London has developed a headline grabbing reputation as the 'divorce capital of world', and rightly so.  Newspapers are frequently splashed with high profile, high value financial settlements on divorce.  

In addition to those cases where the wife receives a substantial lump sum settlement to meet both her capital and income needs on a clean break basis, the Court's approach to maintenance makes it one of the most attractive forums in the world for the financially weaker spouse, with the paying party  often ordered to pay maintenance to their spouse for life if a clean break is not affordable.

In this jurisdiction there are three types of spousal maintenance orders: joint lives (payable until the death of either party or the re-marriage of the receiving party); an extendable term (payable for a fixed period which can be extended); or a non-extendable term (a fixed term which cannot be extended under any circumstances).

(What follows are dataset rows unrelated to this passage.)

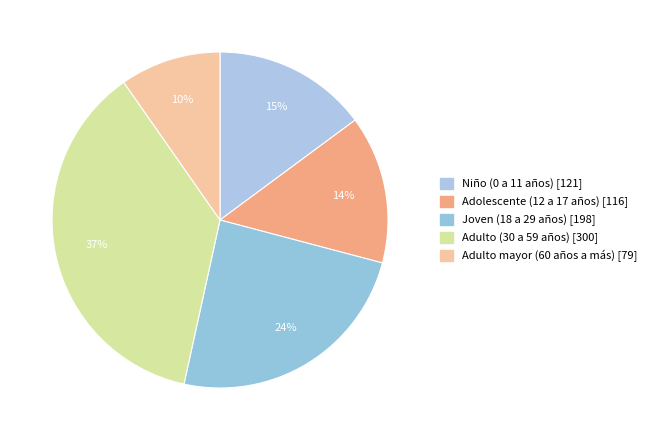

To the nearest percent, what is the difference between the Adulto mayor (60 años a más) and Adulto (30 a 59 años) slice percentages?

27%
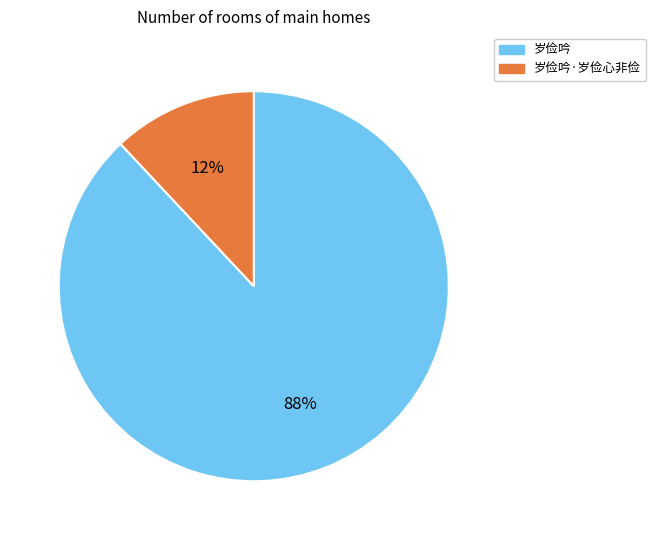

To the nearest percent, what is the average slice percentage?

50%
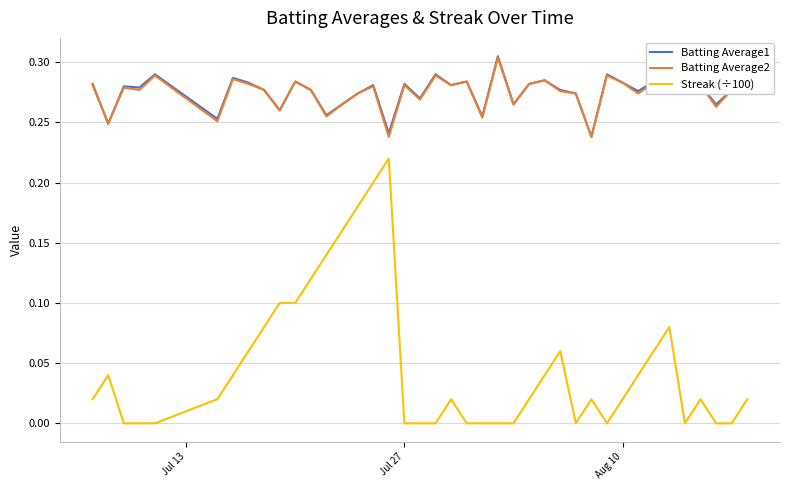

True or false: Batting Average1 and Streak (÷100) cross at least once.

False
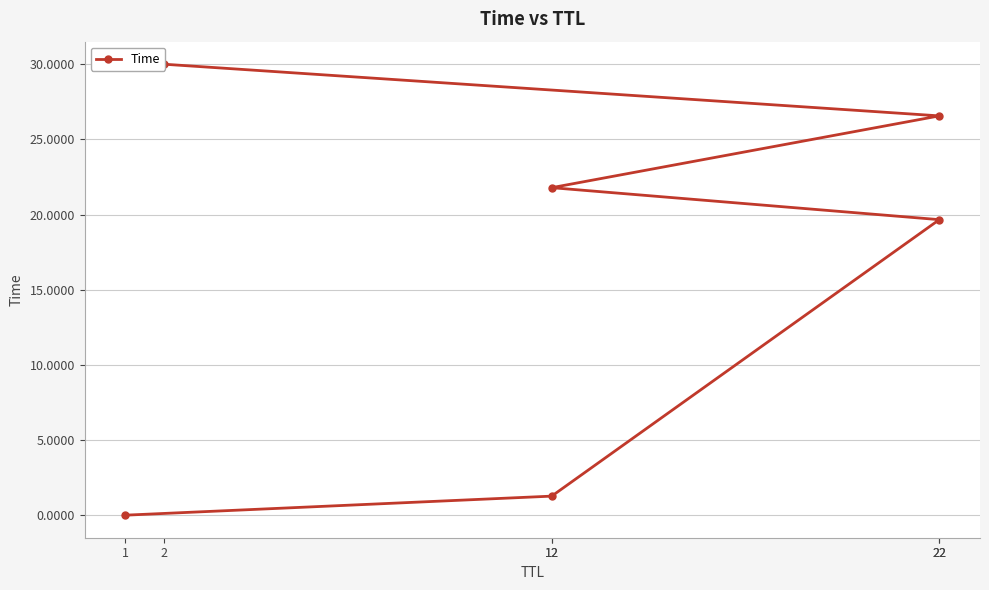

What is the label of the 4th point from the right?

22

The concept of what is known as joint lives maintenance is alien to many of our European colleagues.  For example, just across the border in Scotland, the maximum maintenance term is a mere three years regardless of the financially weaker party's circumstances.  There is even a distinction between those cases heard in or around the capital and those dealt with outside of the M25, with a joint lives maintenance order being far more likely to be awarded in the former rather than the latter.

This discrepancy is primarily due to the wide discretion afforded to family law judges to determine both the quantum and duration of maintenance.  The Court will look at each spouse's income and earning capacity, and the weight attached to these factors will depend on the age and circumstances of the parties, for example, whether or not a spouse has qualifications, has worked recently or has childcare responsibilities for young children.  The test is whether in light of all of the circumstances, the payee can adjust to financial independence without undue hardship.

The general consensus is that the tide is turning in London and judges are becoming more robust about the notion that the financially weaker party should be supported for life.  

One such example is the recent case of Mr and Mrs Wright in 2015.  Following the parties' divorce seven years earlier in which Mrs Wright was awarded a joint lives maintenance order, the wife had taken no steps since to find gainful employment (despite her previous work as a legal secretary and administrator) nor to re-train.  Her arguments justifying her failure to do so were rejected by the Judge.

In addition, the recent key case in this area, SS v NS [2014], heralds a move towards the increase of term orders.  The judge made it clear that generally an award should only be made by reference to needs; the Court must consider a termination of spousal maintenance with a transition to independence as soon as it is just and reasonable in every case; and a degree of (not undue) hardship in making the transition to independence is acceptable.

Such case law has added to the growing debate as to whether there should be a radical review of the Court's approach to maintenance.  In February 2014, the Law Commission published a report relating to financial needs on divorce, with a suggestion of a formulaic approach to calculating maintenance.  Most practitioners argue that the rigidity of a more formulaic approach (as adopted in Canada) is unlikely to be appropriate given each case is so fact specific.

Those advising the financially weaker party should be less confident in the generosity of the London Courts and may have to work harder to convince a Judge that their client should be awarded a 'meal ticket for life' from their ex-spouse.  

The expectation is that Judges will want to see hard evidence of the efforts of the receiving party to maximise their earning capacity.  However,absent statutory reform, the subjective nature of financial awards will continue so only time will tell whether judges in London will continue to question the fundamental thinking behind spousal maintenance.